Rahul Parsa (finance) was voted the next president-elect. He will take office in May, when president Jon Perkins (accounting) passes the gavel to president-elect Sarah Bennett-George (apparel, events and hospitality management).

Tim Bigelow (electrical and computer engineering) was elected chair of the resource policies and allocations council. He will serve as chair for the remainder of the spring semester, replacing Mikesch Muecke (architecture), who resigned his senate seat Dec. 31. Another election will be held later this spring to elect a new chair.

Other business

Senators approved:

  • A bachelor's degree in agricultural communication in the College of Agriculture and Life Sciences. The 128-credit major prepares graduates to communicate science, policy and technology in ag production to numerous audiences.

  • A professional master of business administration in the Ivy College of Business. The part-time graduate program is aimed at working adults and features a hybrid format with weekly in-person classes at the Capital Square Des Moines campus. Electives can be taken in Ames, Des Moines or online. 

  • An asynchronous online master of accounting analytics in the Ivy College of Business.
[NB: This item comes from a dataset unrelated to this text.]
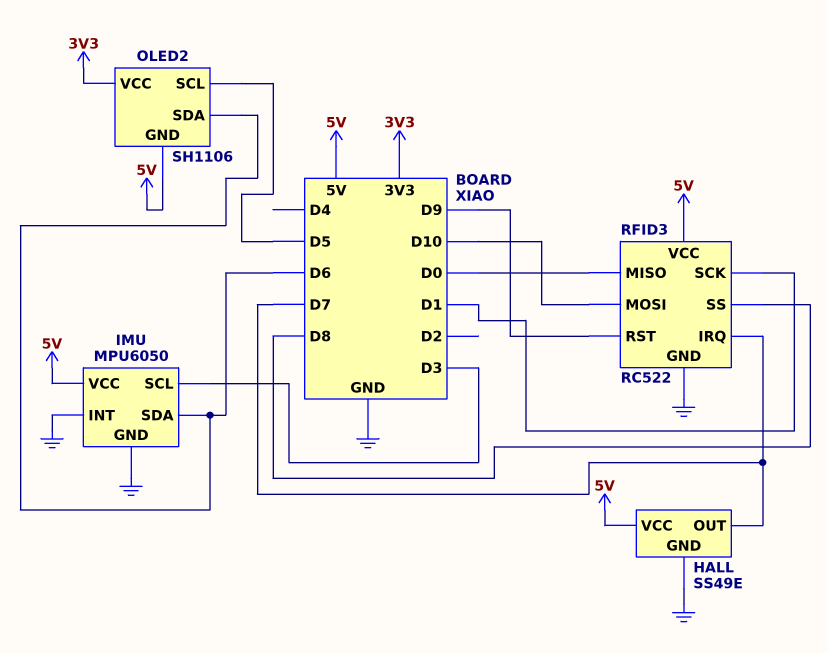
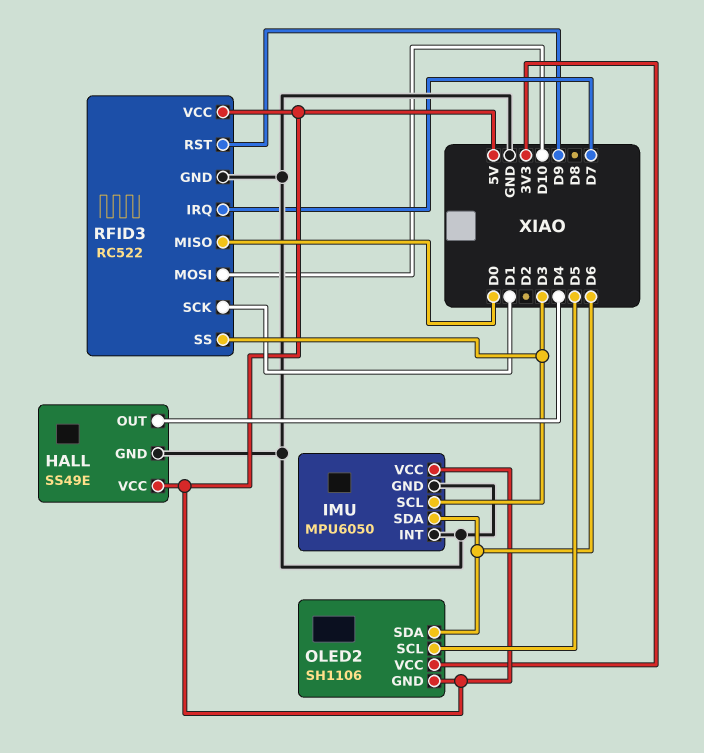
HALL pin OUT: D7 -> D4
RFID3 pin SS: D8 -> D3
It prepares students for professional certification or licensure. This first-of-its-kind master in the state takes two semesters for full-time students and four for part-time.

  • Numerous changes to the degree planning policy for majors, minors and certificates. Key changes include eliminating the required 30 additional credits above the degree or major requiring the most credits, with exceptions for the Business and Engineering colleges, and modifying the makeup and eligibility of credits for minors and certificates.